新書だが、築山節氏の 『フリーズする脳』 という著書を読んで以来、ネットのやり過ぎには充分気をつけようと思っていたところではあったが、かつては文字さえもが生活の妨げとして懸念されたものであったとは、言われてみれば納得せざるを得ないことではある。あるいはプラトンソクラテスの発言を忠実に再現してみただけのつもりなのかも知れないが、多くの著述を残したプラトンでさえ、文字に対する過信を自ら戒めようとした可能性があることは胸に刻んでおかねばなるまいな。ついでに言えば刻んだ胸の傷からは、長らく手紙で通じてきた恋人にある日一方的に交際を拒絶されたような失意さえ滲むように感じるのだが、おそらくプラトンもまた、その失意に苛まれた一人だったのだろうと思うから、まあ、いいか。
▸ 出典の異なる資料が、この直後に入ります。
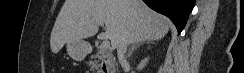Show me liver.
<instances>
[{
    "instance_id": "liver-1",
    "label": "liver",
    "mask_w": 244,
    "mask_h": 73,
    "mask_svg": "<svg viewBox=\"0 0 244 73\" xmlns=\"http://www.w3.org/2000/svg\"><path fill=\"white\" fill-rule=\"evenodd\" d=\"M95 19L106 25L99 39H110L112 49L126 38L128 44L162 39L171 22L141 0H65L51 32L50 46L58 53L65 43L94 36Z\"/></svg>"
}]
</instances>
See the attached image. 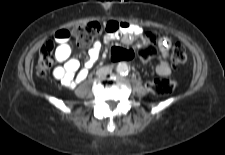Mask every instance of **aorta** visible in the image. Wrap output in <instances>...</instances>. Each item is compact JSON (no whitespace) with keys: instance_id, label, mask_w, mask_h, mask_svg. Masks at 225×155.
Returning <instances> with one entry per match:
<instances>
[{"instance_id":"762f6f07","label":"aorta","mask_w":225,"mask_h":155,"mask_svg":"<svg viewBox=\"0 0 225 155\" xmlns=\"http://www.w3.org/2000/svg\"><path fill=\"white\" fill-rule=\"evenodd\" d=\"M116 71L120 75H125L129 72V66L126 63H119L116 67Z\"/></svg>"}]
</instances>
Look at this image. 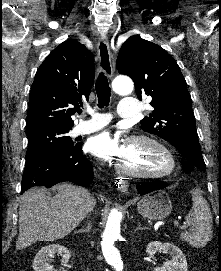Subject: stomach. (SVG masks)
<instances>
[{"instance_id":"0dacf381","label":"stomach","mask_w":221,"mask_h":271,"mask_svg":"<svg viewBox=\"0 0 221 271\" xmlns=\"http://www.w3.org/2000/svg\"><path fill=\"white\" fill-rule=\"evenodd\" d=\"M137 209L148 219H164L172 211V201L164 189H156L137 201Z\"/></svg>"}]
</instances>
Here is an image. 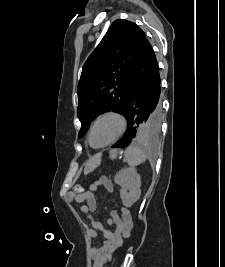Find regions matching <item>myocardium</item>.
<instances>
[{
  "mask_svg": "<svg viewBox=\"0 0 225 267\" xmlns=\"http://www.w3.org/2000/svg\"><path fill=\"white\" fill-rule=\"evenodd\" d=\"M106 117H114L119 121V124H120L119 131H118L117 135L113 139L108 141L107 143L100 145V146H95L92 144V141H91V135H92L93 128L99 120L106 118ZM127 126H128V122H127V119L123 113H121L120 111H117V110L105 111V112L101 113L100 115H98L91 123V125L89 127V131H88V136H87L88 143L94 149H102V148H105L109 145H112L123 137V135L125 134V132L127 130Z\"/></svg>",
  "mask_w": 225,
  "mask_h": 267,
  "instance_id": "f54148a6",
  "label": "myocardium"
}]
</instances>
いまほどに個人主義やキャラ化が浸透していなかった、ほんの数十年前の日本社会で生れたコンテンツ(著作物)が、すでに若者からは違和感をもって珍重されつつある現代である。わずか数十年のジェネレーションギャップにさえ翻弄される我々が、ニ千年もの時間とさらに洋の東西の隔たりを超えることで生じるであろう言語感覚のズレを、あるいは半世紀ほど前に本編の翻訳に取り組んだ訳者との言語感覚のズレを、どれだけ吸収する技術を備えているか甚だ疑わしいことに気づかされた。わかっているつもりでも気づかされた。まあ、いいか。

余談だが、中島敦の 『文字禍』 という作品が、舞台を古代アッシリアに替えて似たような主題を扱っている。アッシリアの老博士は、文字を覚える以前に比べて、職人は腕が鈍り、戦士は臆病になり、猟師は獅子を射損なうことが多くなったという統計を得て、”獅子”という文字は本物の獅子の影であるかも知れない、”獅子”の字を覚えた猟師は本物の獅子を狙う代わりに獅子の影を狙うようになったのではないかという仮説に至る。なんだか結局イデア論みたいだなーと。まあ、いいか。